Instead of assigning homework, teachers at Gaithersburg Elementary School in Maryland are asking students to spend 30 minutes a night reading, Fox 5 reports.

After conducting a review of work students were sent home with, Principal Stephanie Brant and her staff concluded the majority of assignments were worksheets that did not relate to what students were studying in the classroom.

“It was just: we were giving students something because we felt we had to give them something,” Brant told the station.

The principal, who joined the school’s staff two years ago, procured permission from the school district to abolish homework in favor of reading time.

Most parents support the no-homework policy. Luz Gomez, whose son is a third-grader at the school, told Fox 5: "When [my son] comes home, he has relaxing time. And I think kids need that relaxing time."

The Washington Examiner reports that elsewhere, in Vienna, Va., Cunningham Park Elementary School instituted a “Homework Bill of Rights” that prevents teachers from grading homework and assigning it over weekends or holidays.

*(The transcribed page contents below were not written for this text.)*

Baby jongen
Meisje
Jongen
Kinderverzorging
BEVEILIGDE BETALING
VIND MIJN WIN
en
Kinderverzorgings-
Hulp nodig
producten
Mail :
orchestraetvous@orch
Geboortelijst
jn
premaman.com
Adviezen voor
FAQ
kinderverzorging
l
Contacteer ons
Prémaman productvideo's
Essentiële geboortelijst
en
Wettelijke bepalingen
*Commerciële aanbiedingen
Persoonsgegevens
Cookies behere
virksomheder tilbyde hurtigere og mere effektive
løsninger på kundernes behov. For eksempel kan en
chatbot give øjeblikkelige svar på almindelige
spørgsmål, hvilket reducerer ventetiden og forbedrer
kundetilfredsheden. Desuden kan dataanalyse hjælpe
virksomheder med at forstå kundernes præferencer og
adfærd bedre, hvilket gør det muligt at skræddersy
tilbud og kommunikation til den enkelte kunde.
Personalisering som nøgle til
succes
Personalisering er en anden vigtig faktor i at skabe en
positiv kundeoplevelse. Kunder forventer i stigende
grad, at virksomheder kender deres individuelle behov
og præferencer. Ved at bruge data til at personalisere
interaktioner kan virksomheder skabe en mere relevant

"Who are we as educators to dictate how families spend their private time?" Principal Rebecca Baenig asked in a presentation to the Fairfax County Public School Board.

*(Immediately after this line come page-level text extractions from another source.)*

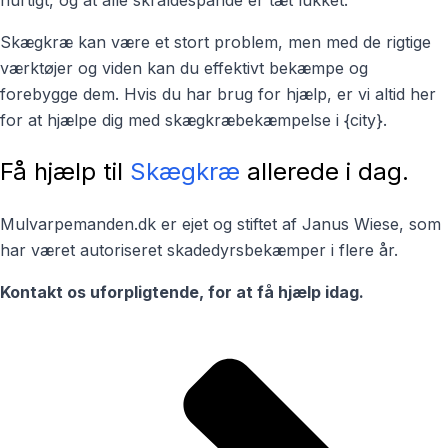
Skægkræ kan være et stort problem, men med de rigtige
værktøjer og viden kan du effektivt bekæmpe og
forebygge dem. Hvis du har brug for hjælp, er vi altid her
for at hjælpe dig med skægkræbekæmpelse i {city}.
Få hjælp til
Skægkræ
allerede i dag.
Mulvarpemanden.dk er ejet og stiftet af Janus Wiese, som
har været autoriseret skadedyrsbekæmper i flere år.
Kontakt os uforpligtende, for at få hjælp idag.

According to the Examiner, South Lakes High School in Reston, Va., will implement a similar bill of rights this year that, among other things, prohibits homework from counting for more than 10 percent of a student’s grade. The policy echoes one that was rolled out last June by the Los Angeles Unified School District, the country's second largest school system.

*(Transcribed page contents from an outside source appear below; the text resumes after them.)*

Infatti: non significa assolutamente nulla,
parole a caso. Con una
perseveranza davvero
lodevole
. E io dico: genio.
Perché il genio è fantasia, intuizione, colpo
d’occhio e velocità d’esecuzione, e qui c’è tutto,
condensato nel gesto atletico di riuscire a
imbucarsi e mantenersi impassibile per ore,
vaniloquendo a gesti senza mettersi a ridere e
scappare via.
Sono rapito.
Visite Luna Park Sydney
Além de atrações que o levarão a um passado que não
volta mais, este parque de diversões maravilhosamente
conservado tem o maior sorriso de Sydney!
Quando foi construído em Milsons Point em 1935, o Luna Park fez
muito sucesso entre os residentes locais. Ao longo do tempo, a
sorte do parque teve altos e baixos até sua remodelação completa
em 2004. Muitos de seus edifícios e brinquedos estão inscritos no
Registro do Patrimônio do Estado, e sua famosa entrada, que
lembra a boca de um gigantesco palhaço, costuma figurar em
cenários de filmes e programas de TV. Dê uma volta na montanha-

Brant’s experiment at Gaithersburg has so far seen mixed results. The Examiner reports that the percentage of third graders passing the Maryland School Assessment reading test declined from 76 percent to 64 percent this spring. Meanwhile, the fourth-grade pass rate remained the same, while fifth graders scored at 84 percent proficiency, up from 81 percent the year before.

Still, the scores are impressive given 70 percent of Gaithersburg’s students come from non-English speaking households and 82 percent qualify for free or subsidized lunch, according to Fox 5.